(What to produce): For the entries below, how many lines contain the word "motivo"? Reply with the number and nothing else.

BEGIN The input

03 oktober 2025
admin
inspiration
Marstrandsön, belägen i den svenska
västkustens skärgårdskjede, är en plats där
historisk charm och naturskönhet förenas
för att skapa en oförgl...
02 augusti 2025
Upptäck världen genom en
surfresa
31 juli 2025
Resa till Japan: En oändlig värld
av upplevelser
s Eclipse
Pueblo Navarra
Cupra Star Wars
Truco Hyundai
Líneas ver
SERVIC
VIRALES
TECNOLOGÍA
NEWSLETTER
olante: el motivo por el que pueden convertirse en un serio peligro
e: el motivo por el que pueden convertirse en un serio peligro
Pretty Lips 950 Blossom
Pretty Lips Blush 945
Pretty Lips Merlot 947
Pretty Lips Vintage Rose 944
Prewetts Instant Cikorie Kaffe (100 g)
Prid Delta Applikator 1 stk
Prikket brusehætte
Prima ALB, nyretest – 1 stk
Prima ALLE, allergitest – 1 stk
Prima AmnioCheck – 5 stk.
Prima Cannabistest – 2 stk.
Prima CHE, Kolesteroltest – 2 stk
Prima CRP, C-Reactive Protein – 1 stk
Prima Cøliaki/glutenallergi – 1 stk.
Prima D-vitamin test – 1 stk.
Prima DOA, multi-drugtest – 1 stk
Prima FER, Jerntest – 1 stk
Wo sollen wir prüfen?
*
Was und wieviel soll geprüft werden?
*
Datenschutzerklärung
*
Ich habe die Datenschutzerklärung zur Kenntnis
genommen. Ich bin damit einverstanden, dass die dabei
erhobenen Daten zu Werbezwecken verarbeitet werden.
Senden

END The input

(Solution to the exercise): 2